In the end credits to the most recent 30 Rock — which concerned Liz Lemon’s high school reunion and which was amazing — I saw the name Robyn Lively. In the episode, she played Kelsey Winthrop, a popular girl who tormented Liz during their high school years.



A check at IMDb revelas that Lively is, in fact, the actress who also played Lana Budding Milford, the Twin Peaks character who appeared regularly in the show’s second season as the woman who would seduce men who would then die. The death touch didn’t prevent her from marrying both the mayor’s brother and, after he died, the mayor himself within the span of a few episodes.



Extra random: She’s also the older sister of Gossip Girl star Blake Lively, which would make sense of the fact that I read online that the younger Lively would star in a 30 Rock episode this season in a flashback to Liz’s high school years. It would have been great if Lively Junior had been the one to play the younger Kelsey Winthrop.

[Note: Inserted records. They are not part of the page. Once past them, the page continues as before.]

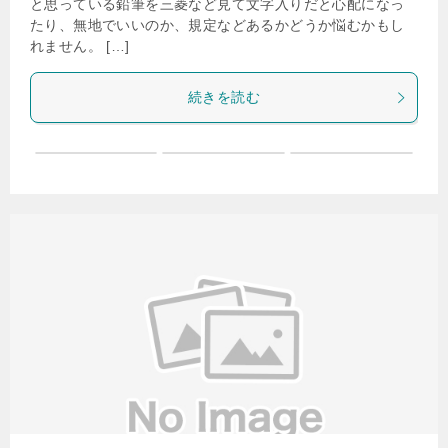
と思っている鉛筆を三菱など見て文字入りだと心配になっ
たり、無地でいいのか、規定などあるかどうか悩むかもし
れません。 […]
続きを読む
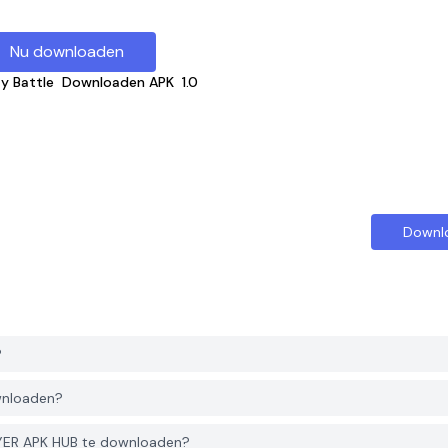
Nu downloaden
y Battle
Downloaden APK
1.0
Downl
?
ownloaden?
GYER APK HUB te downloaden?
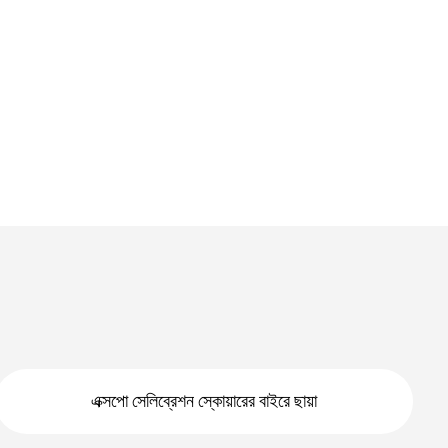
এক্সপো সেলিব্রেশন স্কোয়ারের বাইরে ছায়া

Spin the Middle Side Topwise

I realize that the words of the week so far have excluded adverbs, and that’s racist. Hence, what’s below.
deasil (DEE-zel) — adverb: clockwise, righthandwards, following the direction of the sun’s movement.
It’s good to know that there’s a rarer, less comprehensible term to shout when you’re advising someone how to solve a Rubik’s cube. Right? Deasil — which seems to be pronounced almost exactly like the name of the fuel, which was named after German mechanical engineer Rudolph Diesel — comes from an Old Irish word that ultimately shares a connection with the Latin dexter, which World Wide Words notes meant “right” but even long ago was already exhibiting the associations with “skillful” and “good” that we have today with dexterous. Deasil compares with the even weirder widdershins, which means “counterclockwise,” “lefthandwards” or simply “in the wrong way.” Both deasil and widdershins have some association with old witchcraft practices, I’m told. And this makes sense, because I imagine certain kinds of spiritualists had right ways and wrongs ways to dance around campfires.

Now go forth and be confusing with your directions.